Falsche Zeit, falscher Ort
Dienstagmorgen 8 Uhr. Die Nacht war kurz, meine Laune ist im Keller. Ich gönne den Hunden und mir eine ausgiebige Gassirunde, um Endorphine zu tanken und meinen Kopf zu sortieren.
Wider Erwarten läuft die Runde gut. Sally will nicht direkt nach Hause, Fiete plant keine Großwildjagd. Ich freue mich, denn normalerweise kriege ich von meinen Hunden direkt eine Antwort, wenn ich mit dem Kopf nicht bei ihnen bin. Wir sind schon fast wieder zuhause, da höre ich hysterisches Bellen und sehe kurz darauf auch den Hund dazu: er kläfft seine Besitzerin an, damit sie die Wurfprothese schwingt und einen Ball über die Wiese schleudert. Als er uns entdeckt, vergisst er seine Pseudobeute und kommt auf direktem Weg zu uns. Wir sind zur falschen Zeit am falschen Ort, denke ich. Fiete verspeist distanzlose Hunde, die uneingeladen „Guten Tag“ sagen, zum Frühstück.
Ich hab Hundeerfahrung, sagt sie.
„Der tut nix“, ruft seine Besitzerin und wäre ich nicht so schlecht gelaunt, hätte ich bei diesem abgedroschenen Spruch lachen müssen. „Meiner schon, rufen Sie bitte Ihren Hund zurück.“, rufe ich übellaunig. Fiete freut sich über meine Stimmung und pöbelt direkt los. „Juhu, endlich macht sie mal mit“, scheint er sich über meine Motztirade zu freuen. Die Halterin ist auf Zack und kontert: „Kein Wunder, dass er so reagiert. Man sieht Ihnen die schlechte Stimmung an und das überträgt sich auf Ihren Hund.“ Ich bin sprachlos und gucke wie ein Karpfen. Berechtigterweise interpretiert sie mein Schweigen als Zweifel an ihrer Kompetenz. „Ich habe Hundeerfahrung“, schiebt sie noch hinterher.
Am besten kastrieren!
Ich atme tief durch und informiere sie höflich, aber bestimmt, dass ich keine Beratung von ihr möchte. Es wäre aber sehr hilfreich, wenn sie ihren Hund bei sich behält, denn Fiete macht keine Gefangenen. Ganz unabhängig von meiner Stimmung. Das ist ihr Stichwort und sie haut die nächste These raus. „Er braucht sicher mehr Hundekontakte.“ Ähhh… nein. Die hat er mehr als genug. Sozialisierung ist sein zweiter Vorname.

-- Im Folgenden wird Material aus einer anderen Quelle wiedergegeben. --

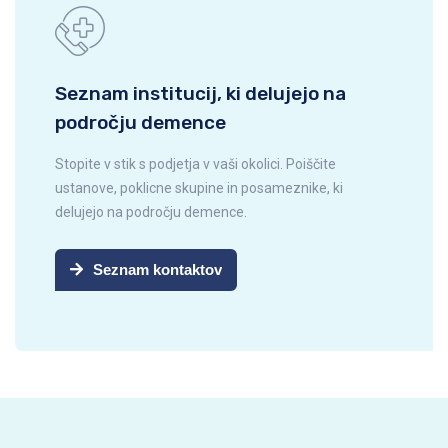
Seznam institucij, ki delujejo na
področju demence
Stopite v stik s podjetja v vaši okolici. Poiščite
ustanove, poklicne skupine in posameznike, ki
delujejo na področju demence.
Seznam kontaktov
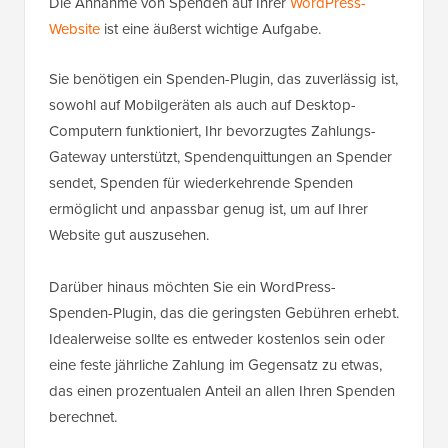
Die Annahme von Spenden auf Ihrer
WordPress-
Website
ist eine äußerst wichtige Aufgabe.
Sie benötigen ein Spenden-Plugin, das zuverlässig ist,
sowohl auf Mobilgeräten als auch auf Desktop-
Computern funktioniert, Ihr bevorzugtes Zahlungs-
Gateway unterstützt, Spendenquittungen an Spender
sendet, Spenden für wiederkehrende Spenden
ermöglicht und anpassbar genug ist, um auf Ihrer
Website gut auszusehen.
Darüber hinaus möchten Sie ein WordPress-
Spenden-Plugin, das die geringsten Gebühren erhebt.
Idealerweise sollte es entweder kostenlos sein oder
eine feste jährliche Zahlung im Gegensatz zu etwas,
das einen prozentualen Anteil an allen Ihren Spenden
berechnet.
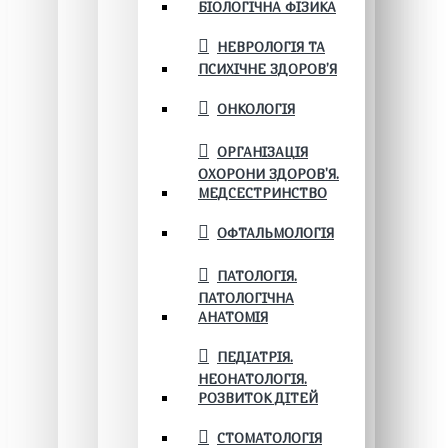
БІОЛОГІЧНА ФІЗИКА
НЕВРОЛОГІЯ ТА
ПСИХІЧНЕ ЗДОРОВ’Я
ОНКОЛОГІЯ
ОРГАНІЗАЦІЯ
ОХОРОНИ ЗДОРОВ'Я.
МЕДСЕСТРИНСТВО
ОФТАЛЬМОЛОГІЯ
ПАТОЛОГІЯ.
ПАТОЛОГІЧНА
АНАТОМІЯ
ПЕДІАТРІЯ.
НЕОНАТОЛОГІЯ.
РОЗВИТОК ДІТЕЙ
СТОМАТОЛОГІЯ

Ich finde langsam Gefallen an unserer Unterhaltung und erläutere, dass die Rauflust Teil seiner Persönlichkeit ist. Und dann kommt sie, die Frage, auf die ich noch gewartet habe: „Ist er kastriert? Nein? Na kein Wunder, dass er sich so benimmt…“. Es ist ein bisschen wie beim Verkehrsunfall. Du willst nicht hingucken, kannst dich aber nicht trennen. Ihre Behauptungsstärke und ihre Distanzlosigkeit faszinieren mich. Vielleicht hat sie noch ein paar Tipps zu Sallys Angststörung. Ich frag sie einfach, wenn ich sie das nächste Mal treffe.